Let $f : X \to Y$ be a morphism of schemes. Write $\Delta : X \to X \times_Y X$ for the diagonal morphism.
The morphism $f$ is called separated if $\Delta(X)$ is a closed subspace of $X \times_Y X$.
A scheme $X$ is called separated if the terminal morphism $X \to \operatorname{Spec} \mathbb{Z}$ is separated.
Let $X$ be a scheme (resp. a locally noetherian scheme), $f: X\to Y$ a morphism of schemes (resp. a morphism locally of finite type). The following conditions are equivalent.
$f$ is separated.
The diagonal morphism $X\to X\times_Y X$ is quasicompact, and for every affine scheme $Y' = Spec A$ in which $A$ is a valuation ring (resp. a discrete valuation ring), any two morphisms from $Y'\to X$ which coincide at the generic point of $Y'$ are equal.
The diagonal morphism $X\to X\times_Y X$ is quasicompact, and for every affine scheme of the form $Y' = Spec A$ in which $A$ is a valuation ring (resp. a discrete valuation ring), any two sections of $X' = X(Y')$ which coincide at the generic point of $Y'$ are equal.
This is the valuative criterion of separatedness.

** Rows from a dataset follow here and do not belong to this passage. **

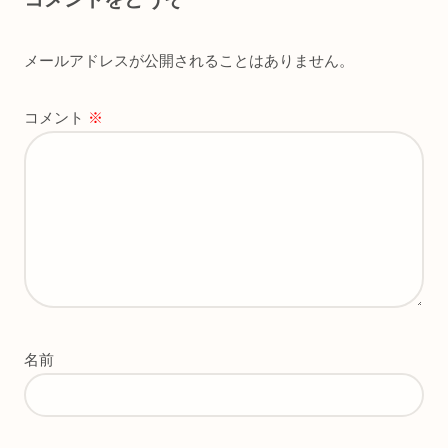
メールアドレスが公開されることはありません。
コメント
※
名前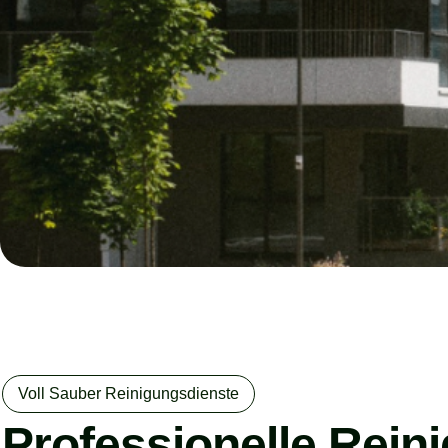
Voll Sauber Reinigungsdienste
Professionelle Rein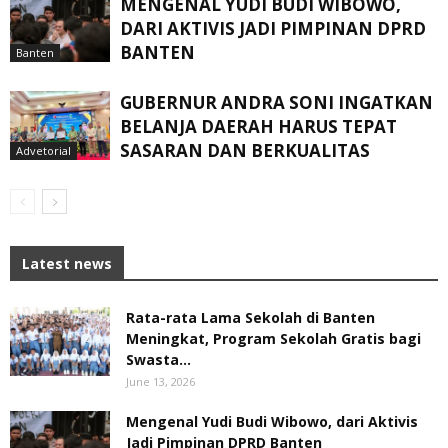
MENGENAL YUDI BUDI WIBOWO,
DARI AKTIVIS JADI PIMPINAN DPRD
BANTEN
Banten
GUBERNUR ANDRA SONI INGATKAN
BELANJA DAERAH HARUS TEPAT
SASARAN DAN BERKUALITAS
Advetorial
Latest news
Rata-rata Lama Sekolah di Banten
Meningkat, ‎Program Sekolah Gratis bagi
Swasta...
June 13, 2026
Mengenal Yudi Budi Wibowo, dari Aktivis
Jadi Pimpinan DPRD Banten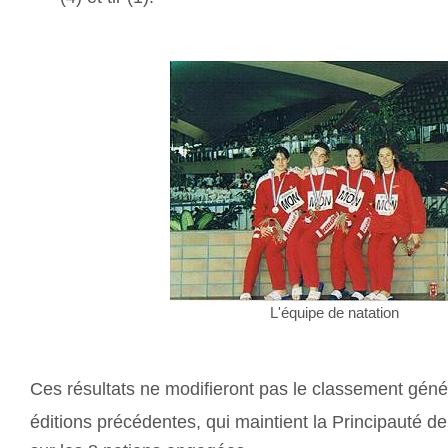
L'équipe de natation
Ces résultats ne modifieront pas le classement génér
éditions précédentes, qui maintient la Principauté d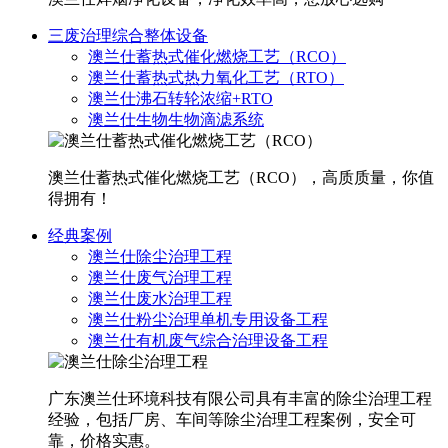
三废治理综合整体设备
澳兰仕蓄热式催化燃烧工艺（RCO）
澳兰仕蓄热式热力氧化工艺（RTO）
澳兰仕沸石转轮浓缩+RTO
澳兰仕生物生物滴滤系统
澳兰仕蓄热式催化燃烧工艺（RCO），高质质量，你值
得拥有！
经典案例
澳兰仕除尘治理工程
澳兰仕废气治理工程
澳兰仕废水治理工程
澳兰仕粉尘治理单机专用设备工程
澳兰仕有机废气综合治理设备工程
广东澳兰仕环境科技有限公司具有丰富的除尘治理工程
经验，包括厂房、车间等除尘治理工程案例，安全可
靠，价格实惠。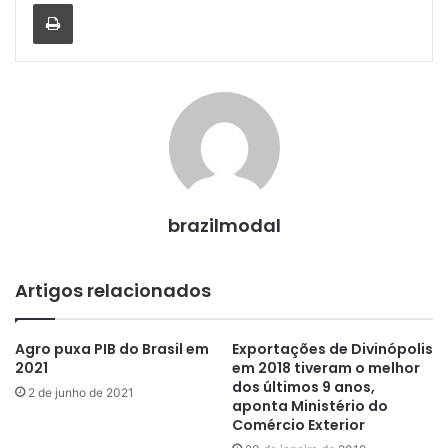
Imprimir
brazilmodal
Artigos relacionados
Agro puxa PIB do Brasil em
Exportações de Divinópolis
2021
em 2018 tiveram o melhor
dos últimos 9 anos,
2 de junho de 2021
aponta Ministério do
Comércio Exterior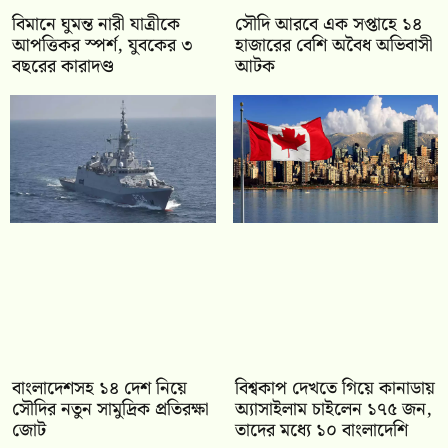
বিমানে ঘুমন্ত নারী যাত্রীকে
সৌদি আরবে এক সপ্তাহে ১৪
আপত্তিকর স্পর্শ, যুবকের ৩
হাজারের বেশি অবৈধ অভিবাসী
বছরের কারাদণ্ড
আটক
বাংলাদেশসহ ১৪ দেশ নিয়ে
বিশ্বকাপ দেখতে গিয়ে কানাডায়
সৌদির নতুন সামুদ্রিক প্রতিরক্ষা
অ্যাসাইলাম চাইলেন ১৭৫ জন,
জোট
তাদের মধ্যে ১০ বাংলাদেশি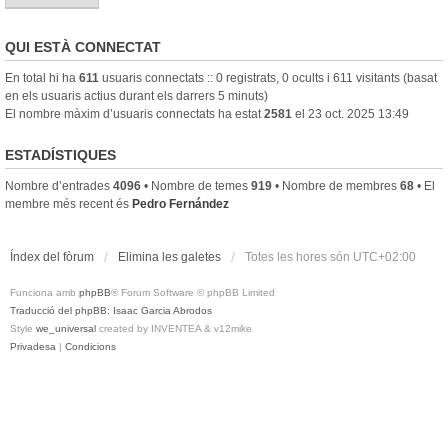
QUI ESTÀ CONNECTAT
En total hi ha
611
usuaris connectats :: 0 registrats, 0 ocults i 611 visitants (basat
en els usuaris actius durant els darrers 5 minuts)
El nombre màxim d’usuaris connectats ha estat
2581
el 23 oct. 2025 13:49
ESTADÍSTIQUES
Nombre d’entrades
4096
• Nombre de temes
919
• Nombre de membres
68
• El
membre més recent és
Pedro Fernández
Índex del fòrum
Elimina les galetes
Totes les hores són
UTC+02:00
Funciona amb
phpBB
® Forum Software © phpBB Limited
Traducció del phpBB: Isaac Garcia Abrodos
Style
we_universal
created by INVENTEA & v12mike
Privadesa
|
Condicions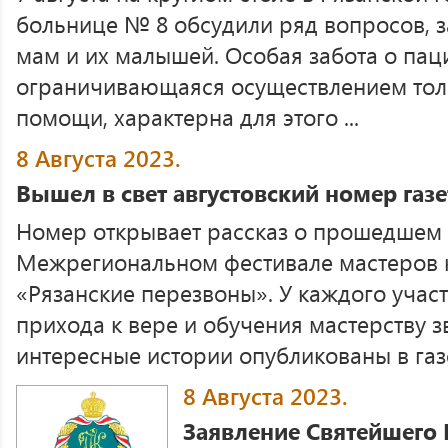
больнице № 8 обсудили ряд вопросов, 
мам и их малышей. Особая забота о паци
ограничивающаяся осуществлением тол
помощи, характерна для этого ...
8 Августа 2023.
Вышел в свет августовский номер газ
Номер открывает рассказ о прошедшем в
Межрегиональном фестивале мастеров 
«Рязанские перезвоны». У каждого участ
прихода к вере и обучения мастерству 
интересные истории опубликованы в газ
8 Августа 2023.
Заявление Святейшего 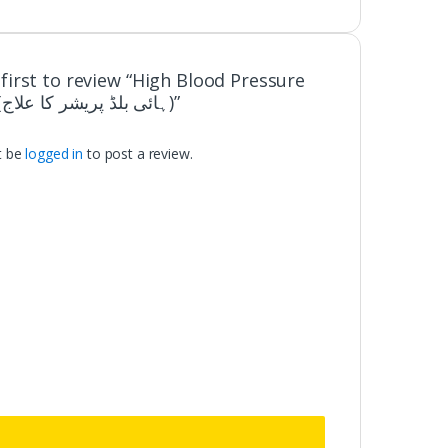
 first to review “High Blood Pressure
Ka Ilaj (ہائی بلڈ پریشر کا علاج)”
t be
logged in
to post a review.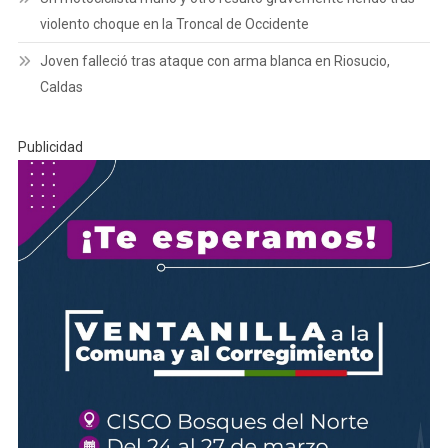
violento choque en la Troncal de Occidente
Joven falleció tras ataque con arma blanca en Riosucio,
Caldas
Publicidad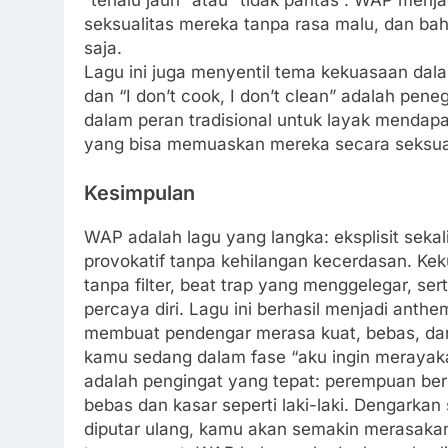
seksualitas mereka tanpa rasa malu, dan bah
saja.
Lagu ini juga menyentil tema kekuasaan dal
dan “I don’t cook, I don’t clean” adalah p
dalam peran tradisional untuk layak menda
yang bisa memuaskan mereka secara seksual
Kesimpulan
WAP adalah lagu yang langka: eksplisit seka
provokatif tanpa kehilangan kecerdasan. Kek
tanpa filter, beat trap yang menggelegar, se
percaya diri. Lagu ini berhasil menjadi an
membuat pendengar merasa kuat, bebas, dan 
kamu sedang dalam fase “aku ingin merayakan
adalah pengingat yang tepat: perempuan be
bebas dan kasar seperti laki-laki. Dengarkan
diputar ulang, kamu akan semakin merasaka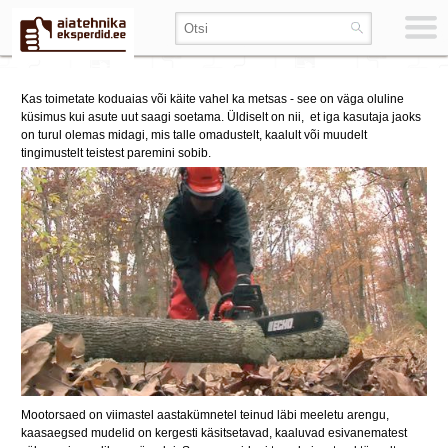
Kas toimetate koduaias või käite vahel ka metsas - see on väga oluline
küsimus kui asute uut saagi soetama. Üldiselt on nii, et iga kasutaja jaoks
on turul olemas midagi, mis talle
omadustelt, kaalult või muudelt
tingimustelt
teistest paremini sobib.
Mootorsaed on viimastel aastakümnetel teinud läbi meeletu arengu,
kaasaegsed mudelid on kergesti käsitsetavad, kaaluvad esivanematest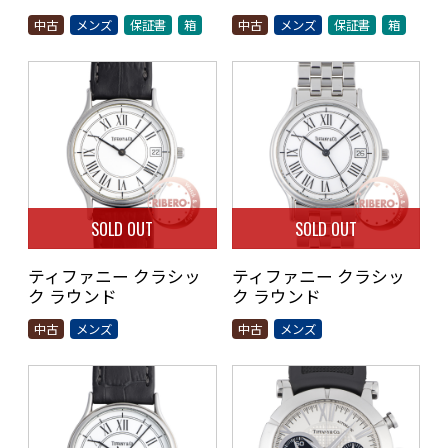
中古
メンズ
保証書
箱
中古
メンズ
保証書
箱
SOLD OUT
SOLD OUT
ティファニー クラシッ
ティファニー クラシッ
ク ラウンド
ク ラウンド
中古
メンズ
中古
メンズ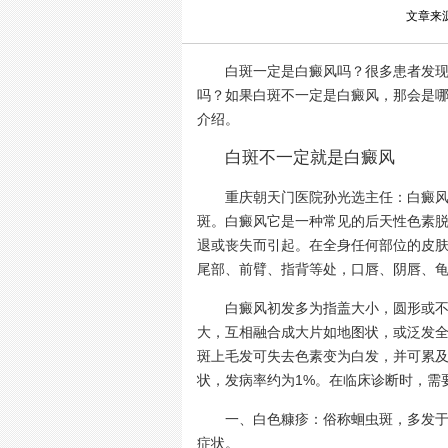
文章来
白斑一定是白癜风吗？很多患者发现身
吗？如果白斑不一定是白癜风，那会是
介绍。
白斑不一定就是白癜风
重庆朝天门医院孙光选主任：白癜风是
斑。白癜风它是一种常见的后天性色素
退或丧失而引起。在全身任何部位的皮
尾部、前臂、指背等处，口唇、阴唇、
白癜风初发多为指盖大小，圆形或不规
大，互相融合成大片如地图状，或泛发
斑上毛发可失去色素变为白发，并可累
状，发病率约为1%。在临床诊断时，需
一、白色糠疹：俗称蛔虫斑，多发于儿
症状。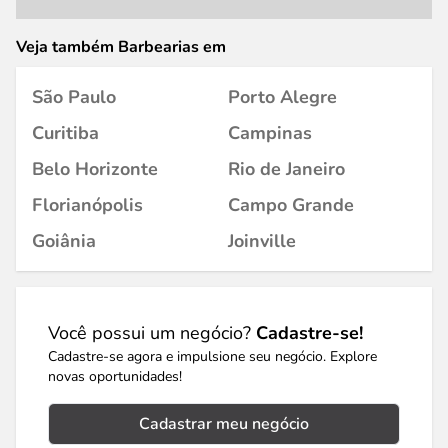
Veja também Barbearias em
São Paulo
Porto Alegre
Curitiba
Campinas
Belo Horizonte
Rio de Janeiro
Florianópolis
Campo Grande
Goiânia
Joinville
Você possui um negócio?
Cadastre-se!
Cadastre-se agora e impulsione seu negócio. Explore
novas oportunidades!
Cadastrar meu negócio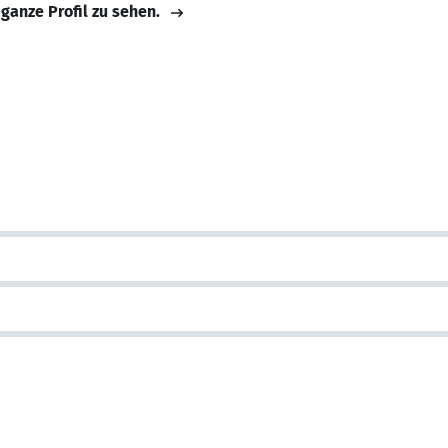
 ganze Profil zu sehen.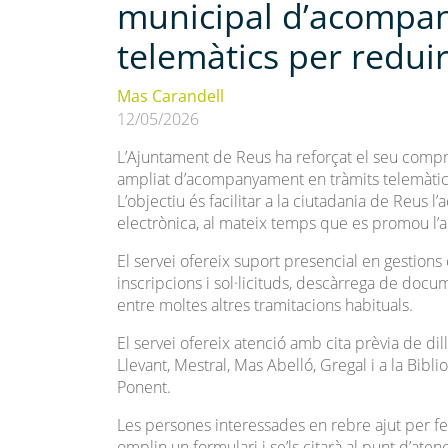
municipal d’acompa
telemàtics per reduir 
Mas Carandell
12/05/2026
L’Ajuntament de Reus ha reforçat el seu compr
ampliat d’acompanyament en tràmits telemàtic
L’objectiu és facilitar a la ciutadania de Reus l
electrònica, al mateix temps que es promou l’a
El servei ofereix suport presencial en gestions co
inscripcions i sol·licituds, descàrrega de docu
entre moltes altres tramitacions habituals.
El servei ofereix atenció amb cita prèvia de dil
Llevant, Mestral, Mas Abelló, Gregal i a la Bibl
Ponent.
Les persones interessades en rebre ajut per fer
omplin un formulari i se’ls citarà al punt d’aten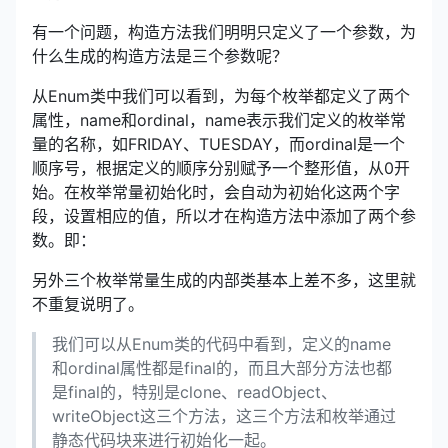
有一个问题，构造方法我们明明只定义了一个参数，为
什么生成的构造方法是三个参数呢？
从Enum类中我们可以看到，为每个枚举都定义了两个
属性，name和ordinal，name表示我们定义的枚举常
量的名称，如FRIDAY、TUESDAY，而ordinal是一个
顺序号，根据定义的顺序分别赋予一个整形值，从0开
始。在枚举常量初始化时，会自动为初始化这两个字
段，设置相应的值，所以才在构造方法中添加了两个参
数。即：
另外三个枚举常量生成的内部类基本上差不多，这里就
不重复说明了。
我们可以从Enum类的代码中看到，定义的name
和ordinal属性都是final的，而且大部分方法也都
是final的，特别是clone、readObject、
writeObject这三个方法，这三个方法和枚举通过
静态代码块来进行初始化一起。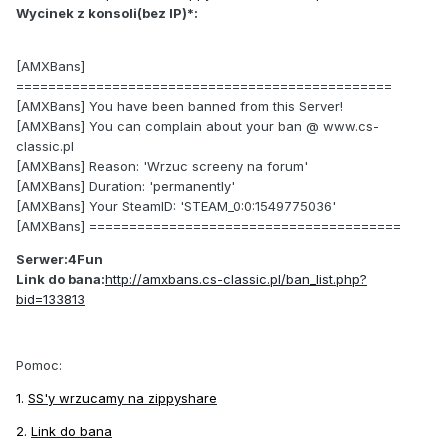
Wycinek z konsoli(bez IP)*:
[AMXBans]
===============================================
[AMXBans] You have been banned from this Server!
[AMXBans] You can complain about your ban @ www.cs-
classic.pl
[AMXBans] Reason: 'Wrzuc screeny na forum'
[AMXBans] Duration: 'permanently'
[AMXBans] Your SteamID: 'STEAM_0:0:1549775036'
[AMXBans] =======================================
Serwer:4Fun
Link do bana:
http://amxbans.cs-classic.pl/ban_list.php?
bid=133813
Pomoc:
1.
SS'y wrzucamy na zippyshare
2.
Link do bana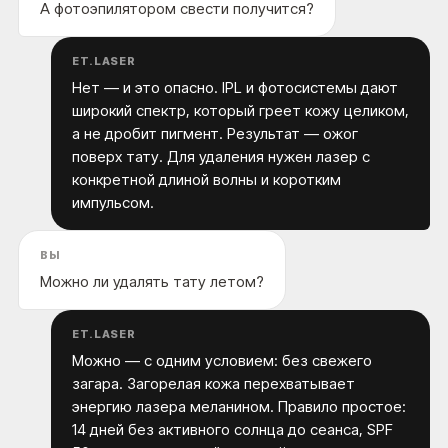
А фотоэпилятором свести получится?
ET.LASER
Нет — и это опасно. IPL и фотосистемы дают
широкий спектр, который греет кожу целиком,
а не дробит пигмент. Результат — ожог
поверх тату. Для удаления нужен лазер с
конкретной длиной волны и коротким
импульсом.
ВЫ
Можно ли удалять тату летом?
ET.LASER
Можно — с одним условием: без свежего
загара. Загорелая кожа перехватывает
энергию лазера меланином. Правило простое:
14 дней без активного солнца до сеанса, SPF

See Hartshorne or EGA II for more details.
Therefore separated schemes are analogous to Hausdorff topological spaces (which are also sometimes called ‘separated’) and more generally of Hausdorff toposes. The characterization in terms of the diagonal map is precisely the same as that used for Hausdorff locales. See separated geometric morphism for more.